Enemy of the State quotes

  • Silverberg: Bob. We we're told to look back on your files as far as the electrician strike. We believe that you helped a man named Sam Velotti form a company called Zurich.

    Blake: We also found out about your connection with the Peitzo family.

    Robert Clayton Dean: Well, that's true.

    Silverberg: You're admitting to it?

    Robert Clayton Dean: Sure. Everything except forming a company called Zurich, or knowing anybody who is named Sam Velotti, or having any connection, whatsoever to the Peitzo family. This is Ridiculous.

    Silverberg: Bob we're trying...

    Robert Clayton Dean: [Interrupting] Wait, wait. This is Pintero, he's coming after me.
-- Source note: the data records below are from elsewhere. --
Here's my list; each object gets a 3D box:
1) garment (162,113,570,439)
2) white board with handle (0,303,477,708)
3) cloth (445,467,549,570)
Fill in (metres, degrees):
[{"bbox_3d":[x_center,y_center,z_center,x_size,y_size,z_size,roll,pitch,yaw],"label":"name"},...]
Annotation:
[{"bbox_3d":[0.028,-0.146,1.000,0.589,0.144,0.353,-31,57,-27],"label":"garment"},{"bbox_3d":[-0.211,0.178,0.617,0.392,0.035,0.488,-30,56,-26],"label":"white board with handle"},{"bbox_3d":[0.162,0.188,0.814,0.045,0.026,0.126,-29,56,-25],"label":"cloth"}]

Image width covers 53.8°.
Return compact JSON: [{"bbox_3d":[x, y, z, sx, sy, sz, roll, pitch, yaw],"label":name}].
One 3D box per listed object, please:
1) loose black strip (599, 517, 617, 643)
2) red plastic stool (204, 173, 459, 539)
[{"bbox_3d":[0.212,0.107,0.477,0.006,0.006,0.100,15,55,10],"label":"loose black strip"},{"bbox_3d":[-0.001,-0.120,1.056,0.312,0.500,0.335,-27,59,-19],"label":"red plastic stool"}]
You give me 1 week, 1 week and 4 people from litigation, and I can guarantee you, we can have this guy begging us...

    Blake: [Interrupting] Tell us abut Rachael Banks.

    Robert Clayton Dean: I'll tell you what. Rachael, was my girlfriend in my second year of law school, we still remain in close contact, and we swap information from time to time.
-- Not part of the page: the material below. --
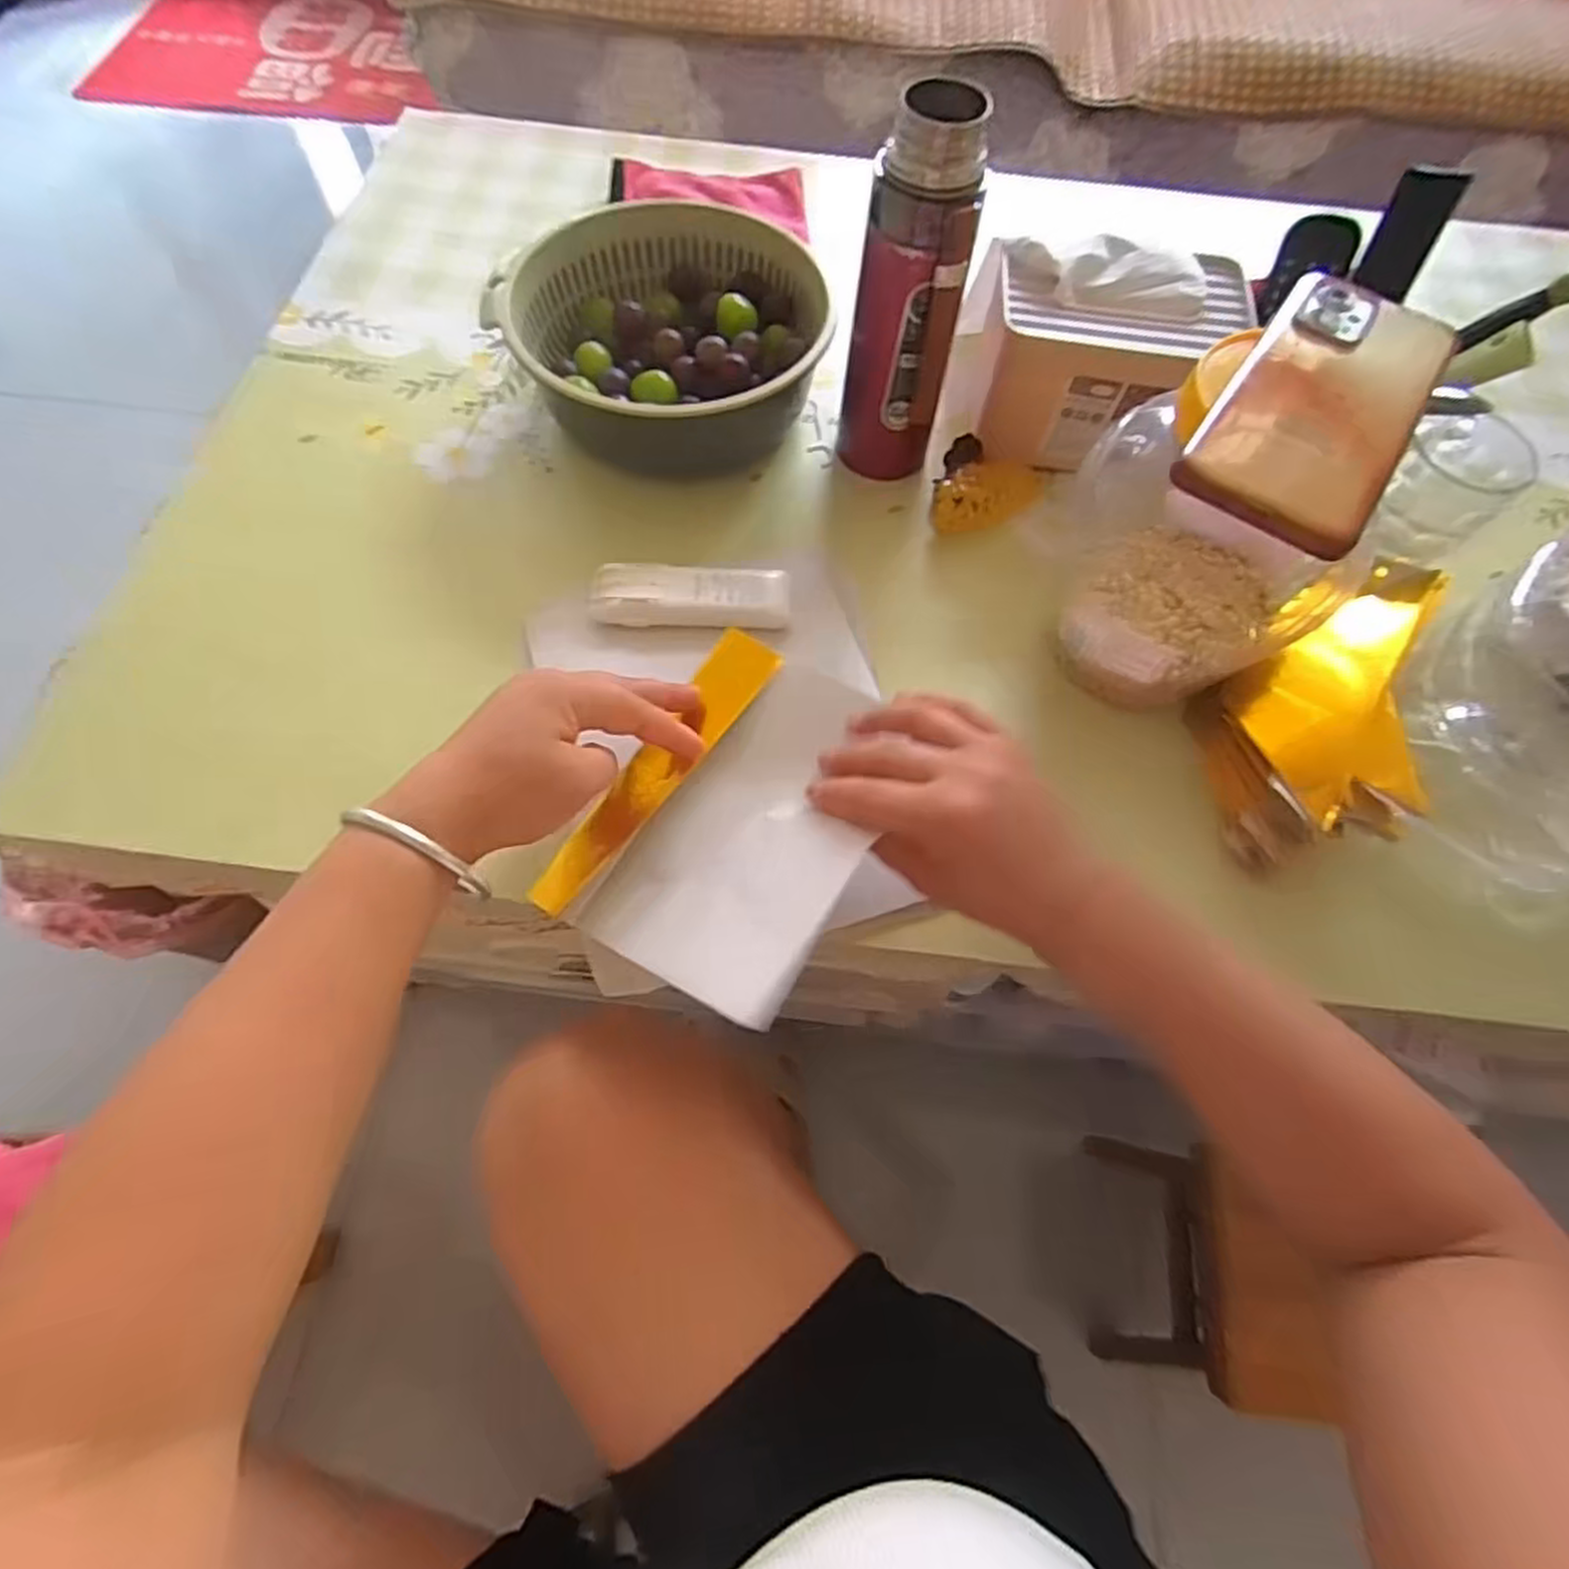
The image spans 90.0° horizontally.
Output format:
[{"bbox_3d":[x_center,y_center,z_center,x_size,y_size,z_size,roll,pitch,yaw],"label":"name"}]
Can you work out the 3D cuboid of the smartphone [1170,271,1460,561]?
[{"bbox_3d":[0.232,-0.164,0.339,0.075,0.012,0.168,33,68,13],"label":"smartphone"}]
    Blake: Did you have an affair with her 4 years ago?

    Robert Clayton Dean: Ever beat off in the shower, Brian? Ever had any homosexual thoughts?

    Silverberg: Bob, that's...

    Robert Clayton Dean: [Interrupting] None of my fuckin' business. You're damn right it's not. I love my wife and I love my son, "absolutely" with no equivocations, and that's none of your fuckin' business either.

    Silverberg: Bob, we believe that you should take a leave of abscence on this, until we straighten this out.

    Robert Clayton Dean: Are you firing me?

    Silverberg: I think you just fired yourself.

  • Carla Dean: Hello?

    Robert Clayton Dean: [calling from a payphone] Carla, don't hang up.

    Carla Dean: Robert, you know what I'm looking at? Pictures of you and Rachel taken today.

    Robert Clayton Dean: Where did you get those photographs?

    Carla Dean: My messager Robert, my messager.

    Robert Clayton Dean: Listen honey, I think something's going on and I'm...

    Carla Dean: Robert, I went to the store today, and my money and credit cards didn't work. I couldn't buy food.

    Robert Clayton Dean: [looking at Brill, who mouths "Fuck you" to Robert] Yeah, mine too. I gotta go.

    Carla Dean: What do you mean you gotta go?

    Robert Clayton Dean: I, I gotta go.